こうして 草にすわれば それがわかる。」
洪治は3年間と4ヶ月勤めた不動産会社を辞めた後、
バイトをしながら食いつないでいたが、急性胆嚢炎を患い、
いまは実家で無為な日々を過ごしている。
彼女はいるが、その関係にも倦み始めている。
閉塞した日常を壊すものは何もない。
ある日、彼女から昔の不幸な出来事を聞かされた洪治は、
彼女が貯め込んでいた睡眠薬を飲んでしまう・・・。
絶望。

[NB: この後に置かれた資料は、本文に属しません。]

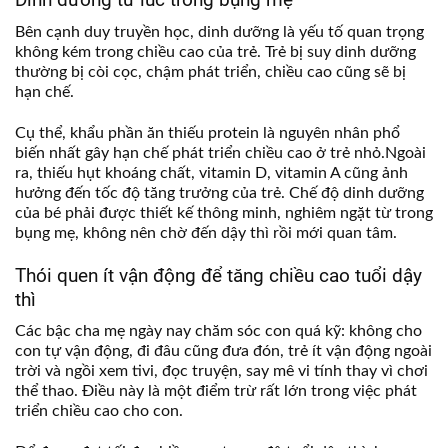
Bên cạnh duy truyền học, dinh dưỡng là yếu tố quan trọng
không kém trong chiều cao của trẻ. Trẻ bị suy dinh dưỡng
thường bị còi cọc, chậm phát triển, chiều cao cũng sẽ bị
hạn chế.
Cụ thể, khẩu phần ăn thiếu protein là nguyên nhân phổ
biến nhất gây hạn chế phát triển chiều cao ở trẻ nhỏ.Ngoài
ra, thiếu hụt khoáng chất, vitamin D, vitamin A cũng ảnh
hưởng đến tốc độ tăng trưởng của trẻ. Chế độ dinh dưỡng
của bé phải được thiết kế thông minh, nghiêm ngặt từ trong
bụng mẹ, không nên chờ đến dậy thì rồi mới quan tâm.
Thói quen ít vận động để tăng chiều cao tuổi dậy
thì
Các bậc cha mẹ ngày nay chăm sóc con quá kỹ: không cho
con tự vận động, đi đâu cũng đưa đón, trẻ ít vận động ngoài
trời và ngồi xem tivi, đọc truyện, say mê vi tính thay vì chơi
thể thao. Điều này là một điểm trừ rất lớn trong việc phát
triển chiều cao cho con.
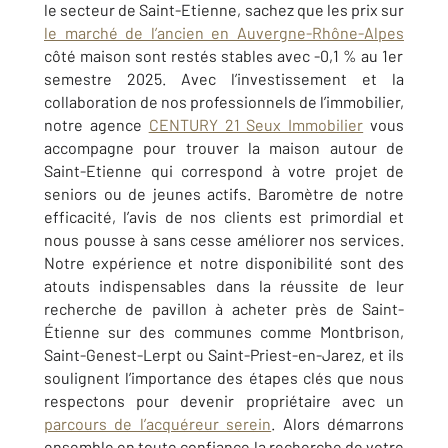
le secteur de Saint-Etienne, sachez que les prix sur
le marché de l’ancien en Auvergne-Rhône-Alpes
côté maison sont restés stables avec -0,1 % au 1er
semestre 2025.
Avec l’investissement et la
collaboration de nos professionnels de l’immobilier,
notre agence
CENTURY 21 Seux Immobilier
vous
accompagne pour trouver la maison autour de
Saint-Etienne
qui correspond à votre projet de
seniors ou de jeunes actifs. Baromètre de notre
efficacité, l’avis de nos clients est primordial et
nous pousse à sans cesse améliorer nos services.
Notre expérience et notre disponibilité sont des
atouts indispensables dans la réussite de leur
recherche de pavillon à acheter près de
Saint-
Étienne
sur des communes comme
Montbrison,
Saint-Genest-Lerpt ou Saint-Priest-en-Jarez,
et ils
soulignent l’importance des étapes clés que nous
respectons pour devenir propriétaire avec un
parcours de l’acquéreur serein
. Alors démarrons
ensemble en toute confiance la recherche de votre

その果てに彼が見たのは…(表題作)。
年老いて仕事への情熱を失った高名な文学者が、
予期せぬ形で孫と出会うことで生命のありがたみに気づく「砂の城」。
「覚醒の物語」二編と初期に別名義で発表した一編を収録。
以上HPより
☆ 草にすわる
生きる意味を見失っても ふたりでなら生きられる。
共に生きる人がいれば 生きて行ける。
人は人に必要とされ 生きていてほしいと求められて
生きられる。
そんなことを考えました。
☆ 砂の城
名声を手に入れても 家庭がうまくいかなければ
むなしい。
しあわせは なんでもない平穏。
改めて そんなことを感じました。
この小説は、新幹線の中で読んだのですが、
書かれていることが深いので、
ひとりきりの雑音のない部屋で
集中して読んだほうが良かったように思います。
☆ 花束
新聞社と銀行という、興味深い世界が舞台。
わたしの父が新聞社の元会社員で
わたしが元銀行員だから。
でもあんまり理解できなかった。
難しい世界だわ。
ただ、自分の信念を持ち続け、
上司にもこびず流されず
仕事をする男が痛快で、
胸のすくおもいがした。
わたしが男だったら、
きっと腰巾着になってやがて捨てられるタイプ
なような気がするので、
こういう男性をとてもかっこよく思う。